According to Seymour Hersh in the New Yorker—
In the fall of 2001, soon after the September 11th attacks, the C.I.A. received an intelligence report from Italy’s Military Intelligence and Security Service, or sismi, about a public visit that Wissam al-Zahawie, then the Iraqi Ambassador to the Vatican, had made to Niger and three other African nations two and a half years earlier, in February, 1999. The visit had been covered at the time by the local press in Niger and by a French press agency. The American Ambassador, Charles O. Cecil, filed a routine report to Washington on the visit, as did British intelligence. There was nothing untoward about the Zahawie visit. “We reported it because his picture appeared in the paper with the President,” Cecil, who is now retired, told me. There was no article accompanying the photograph, only the caption, and nothing significant to report. At the time, Niger, which had sent hundreds of troops in support of the American-led Gulf War in 1991, was actively seeking economic assistance from the United States.None of the contemporaneous reports, as far as is known, made any mention of uranium. But now, apparently as part of a larger search for any pertinent information about terrorism, sismi dug the Zahawie-trip report out of its files and passed it along, with a suggestion that Zahawie’s real mission was to arrange the purchase of a form of uranium ore known as “yellowcake.” (Yellowcake, which has been a major Niger export for decades, can be used to make fuel for nuclear reactors. It can also be converted, if processed differently, into weapons-grade uranium.)
What made the two-and-a-half-year-old report stand out in Washington was its relative freshness. A 1999 attempt by Iraq to buy uranium ore, if verified, would seem to prove that Saddam had been working to reconstitute his nuclear program—and give the lie to the I.A.E.A. and to intelligence reports inside the American government that claimed otherwise.
The sismi report, however, was unpersuasive. Inside the American intelligence community, it was dismissed as amateurish and unsubstantiated.
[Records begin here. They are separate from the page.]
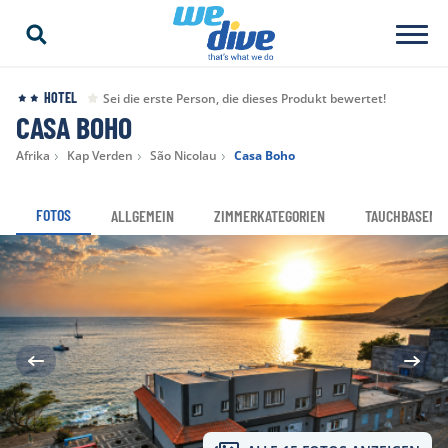
HOTEL
Sei die erste Person, die dieses Produkt bewertet!
CASA BOHO
Afrika
Kap Verden
São Nicolau
Casa Boho
FOTOS
ALLGEMEIN
ZIMMERKATEGORIEN
TAUCHBASEN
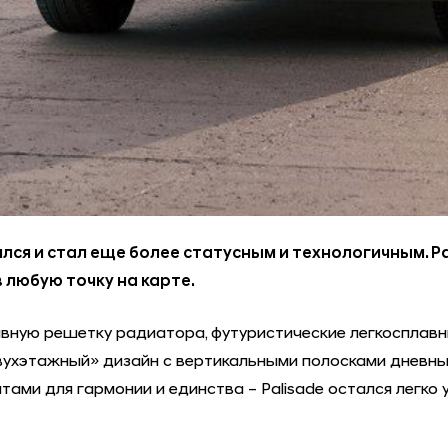
ся и стал еще более статусным и технологичным. Pal
 любую точку на карте.
ивную решетку радиатора, футуристические легкосплавн
хэтажный» дизайн с вертикальными полосками дневных 
ами для гармонии и единства – Palisade остался легко 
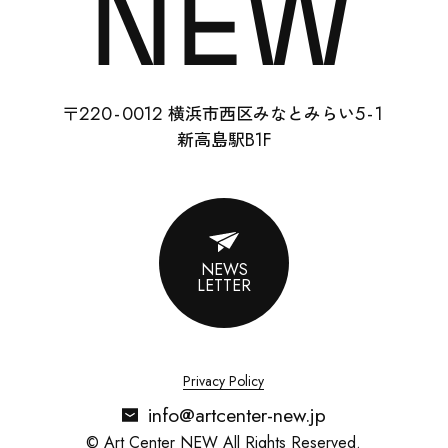
22
0-
0012
5-
1
〒
横浜市西区みなとみらい
ACCESS
B1F
新高島駅
CONTACT
NEWS
LETTER
ENGLISH
SHOP
Privacy Policy
info@artcenter-new.jp
© Art Center NEW All Rights Reserved.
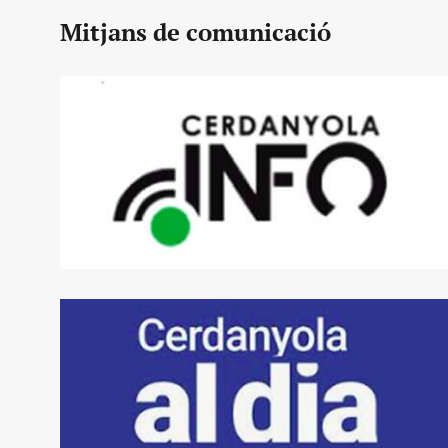
Mitjans de comunicació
One former senior C.I.A. official told me that the initial report from Italy contained no documents but only a written summary of allegations. “I can fully believe that sismi would put out a piece of intelligence like that,” a C.I.A. consultant told me, “but why anybody would put credibility in it is beyond me.” No credible documents have emerged since to corroborate it.
The intelligence report was quickly stovepiped to those officials who had an intense interest in building the case against Iraq, including Vice-President Dick Cheney. “The Vice-President saw a piece of intelligence reporting that Niger was attempting to buy uranium,” Cathie Martin, the spokeswoman for Cheney, told me. Sometime after he first saw it, Cheney brought it up at his regularly scheduled daily briefing from the C.I.A., Martin said. “He asked the briefer a question. The briefer came back a day or two later and said, ‘We do have a report, but there’s a lack of details.’ ” The Vice-President was further told that it was known that Iraq had acquired uranium ore from Niger in the early nineteen-eighties but that that material had been placed in secure storage by the I.A.E.A., which was monitoring it. “End of story,” Martin added. “That’s all we know.” According to a former high-level C.I.A. official, however, Cheney was dissatisfied with the initial response, and asked the agency to review the matter once again. It was the beginning of what turned out to be a year-long tug-of-war between the C.I.A. and the Vice-President’s office.